The building was constructed using slip forming. It is made from 17 narrow 35 m-high hollow concrete u-shapes, with full height windows between them. Like the windows, there are also 18 entrances to the building. These concrete u’s are all slightly different. Because at the time many grain elevators in Finland were built with slip forming, the church got the nicknames “Silo of the Souls” and “Viljanen’s Silo” (referring to the Vicar Paavo Viljanen). The 35 m-high walls were cast in 12 days.

The surface area of the church is 3600 m2, and its volume is 47000 m3. The floor plan of the church resembles a fish, an ancient symbol of Christianity. The main hall is 30 m high and offers seating for 1120 people.

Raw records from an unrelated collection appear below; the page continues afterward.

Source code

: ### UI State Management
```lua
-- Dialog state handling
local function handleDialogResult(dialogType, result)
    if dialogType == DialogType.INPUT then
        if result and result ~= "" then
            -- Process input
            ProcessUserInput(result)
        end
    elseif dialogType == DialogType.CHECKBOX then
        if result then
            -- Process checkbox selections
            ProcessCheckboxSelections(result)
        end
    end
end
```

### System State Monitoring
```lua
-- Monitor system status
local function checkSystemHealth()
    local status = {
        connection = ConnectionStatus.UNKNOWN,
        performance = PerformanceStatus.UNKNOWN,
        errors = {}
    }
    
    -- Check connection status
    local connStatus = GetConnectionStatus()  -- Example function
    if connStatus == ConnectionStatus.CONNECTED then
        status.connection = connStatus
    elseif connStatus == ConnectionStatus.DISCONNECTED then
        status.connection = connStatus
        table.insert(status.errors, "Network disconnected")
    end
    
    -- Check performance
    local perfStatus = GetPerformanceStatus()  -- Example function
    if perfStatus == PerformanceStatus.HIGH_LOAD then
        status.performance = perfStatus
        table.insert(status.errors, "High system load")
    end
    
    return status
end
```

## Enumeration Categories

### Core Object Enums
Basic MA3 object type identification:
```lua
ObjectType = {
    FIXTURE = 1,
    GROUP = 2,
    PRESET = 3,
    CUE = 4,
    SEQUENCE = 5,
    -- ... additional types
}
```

The roof of the church is flat, and surmounted by a bell tower in the shape of a stylised cross, housing three bells manufactured in West Germany. In addition to the main hall, the church features a chapel, sacristy and auxiliary facilities. All furnishings in the church are made of lacquered Finnish pine.

== Recognition ==

The plans for the church had already received international attention before building started. The church is considered to be among the key works of post-war Finnish modernism and was protected by the Church Act in 2006. Kaleva Church is featured on the Docomomo Finland list of modern Finnish architectural masterpieces.